Говоря об избрании трехсот судей «из благородных родов» (άριστίνδην)[479], которые принесли присягу над жертвенными животными, Хэммонд пишет, что он не видит никакого другого объяснения, кроме своего собственного: по его мнению, это были геннеты в противоположность оргеонам, не имевшим права быть избранным в судьи. Аргументом при этом служит соображение, что если бы избирали знатных из «афинян чистого происхождения», то необходим был бы де Бретт, чтобы оценить их претензии, на что, мол, нет никакого указания в античной традиции.
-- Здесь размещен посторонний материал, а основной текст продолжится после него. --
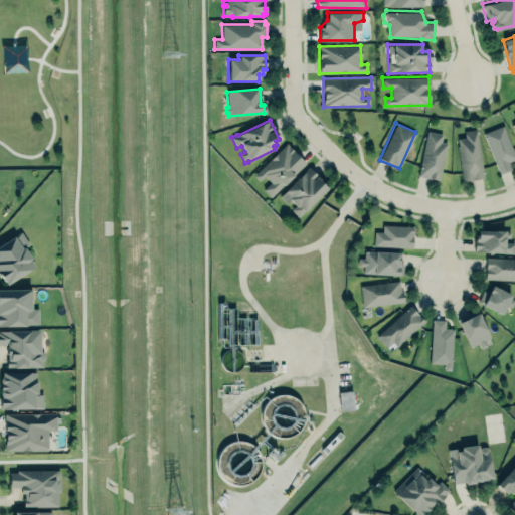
[(484,133),(499,172),(510,168),(507,162),(512,160),(514,159),(514,156),(502,125),(484,132),(484,133)]
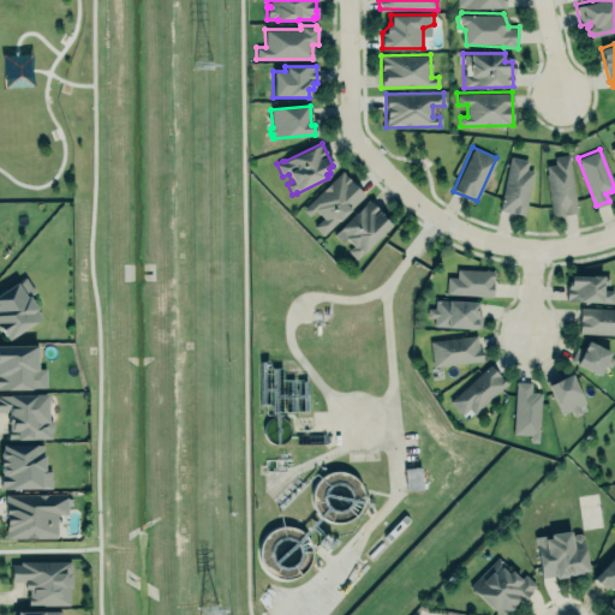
[(554,155),(568,154),(577,213),(551,216),(545,173),(548,174),(545,166),(555,163),(554,155)]
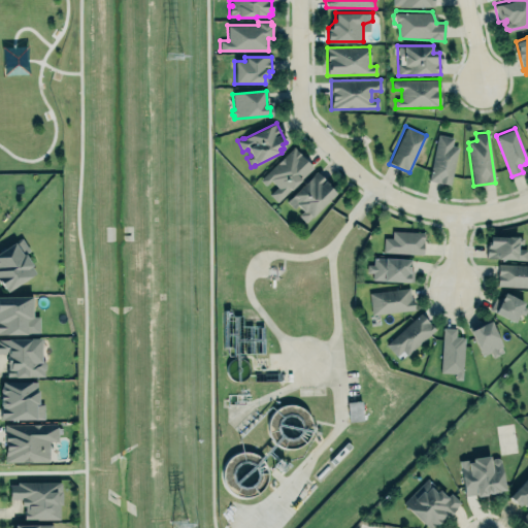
[(428,179),(437,134),(453,137),(452,145),(458,146),(450,185),(428,179)]
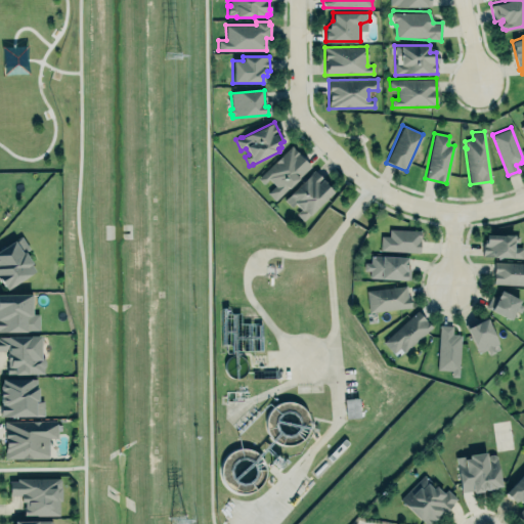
[(291,145),(258,177),(263,183),(268,178),(274,185),(267,192),(274,201),(298,179),(298,178),(310,166),(291,145)]
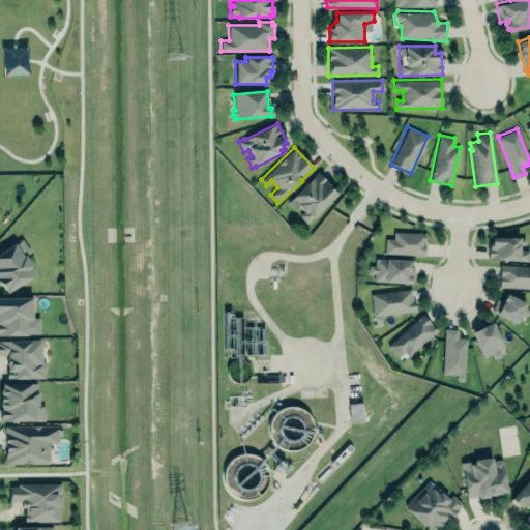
[(288,200),(301,213),(299,215),(306,224),(337,194),(317,172),(288,200)]
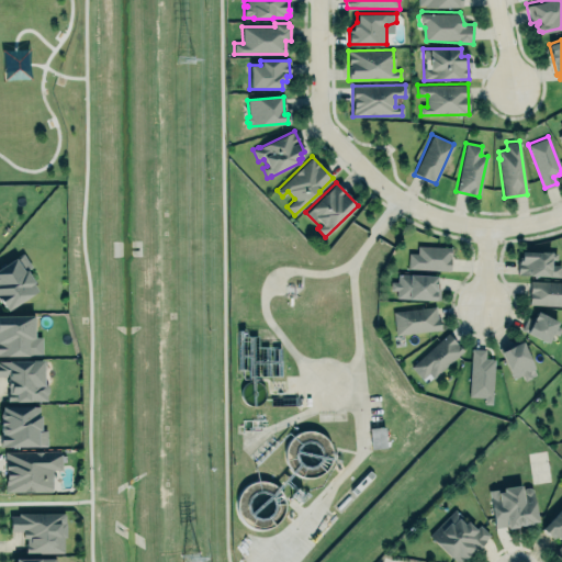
[(407,253),(407,269),(450,270),(450,247),(417,246),(416,254),(407,253)]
Подобное возражение несерьезно, так как если в обществе существует родовая знать, то и без помощи де Бретта решается вопрос о том, знатен человек или нет. Ссылки при этом на «Политику» Аристотеля производят странное впечатление, так как Аристотель говорит об аристократах вовсе не в смысле Хэммонда: автор «Политики» понимает под аристократическими формами государственного строя такие, при которых «избрание на должности обусловливается не только богатством, но и высокими нравственными качествами».
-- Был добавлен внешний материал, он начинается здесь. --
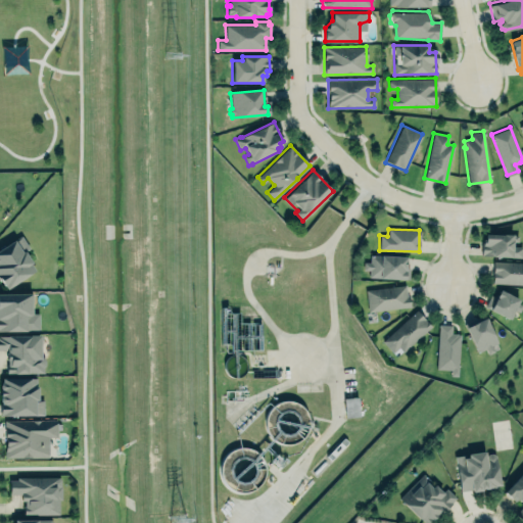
[(485,234),(484,242),(482,242),(481,255),(521,257),(521,247),(512,246),(512,241),(517,241),(517,236),(513,235),(513,234),(503,234),(503,235),(485,234)]
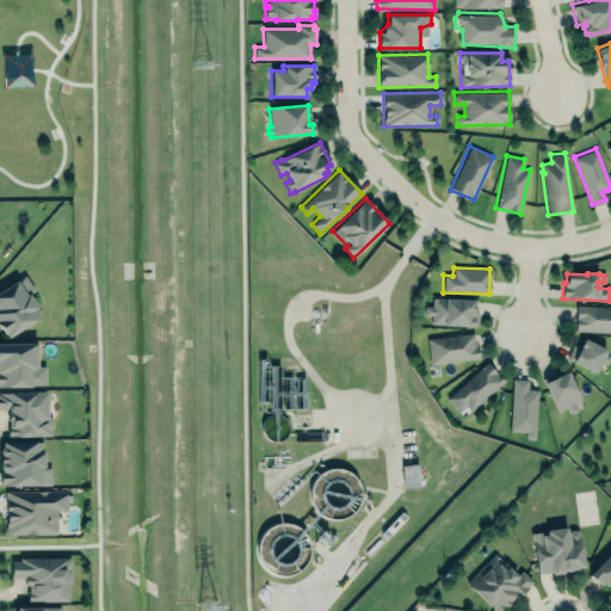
[(0,326),(0,292),(25,276),(35,290),(29,294),(37,308),(37,309),(42,316),(8,339),(0,326)]
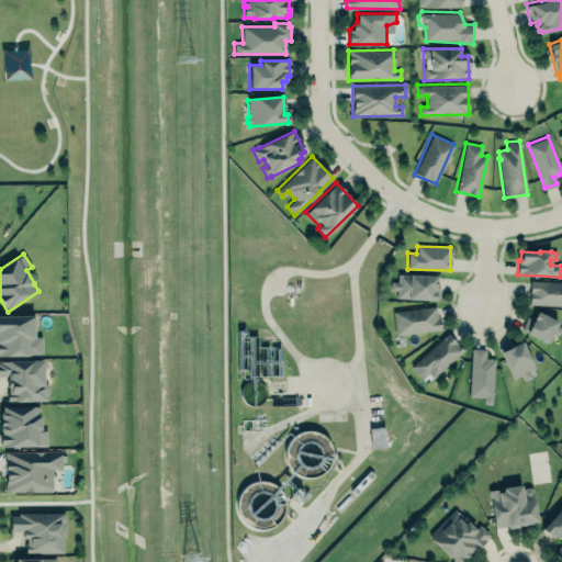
[(391,282),(397,282),(397,274),(436,277),(436,288),(439,288),(439,300),(435,300),(435,301),(407,300),(407,298),(396,298),(396,290),(391,290),(391,282)]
При наличии тех многочисленных и необыкновенно ярких свидетельств о борьбе демоса и знати, которые мы находим у лириков VII–V вв., у Геродота и Аристотеля, представляется неубедительным сведение этой противоположности к противоположности «исконных афинян» и чужаков, принятых во фратрии (оргеонов), как это делает Хэммонд. Поэтому никак нельзя признать успешной его попытку рассмотреть всю социальную историю Аттики в аспекте отношений геннетов и оргеонов[480].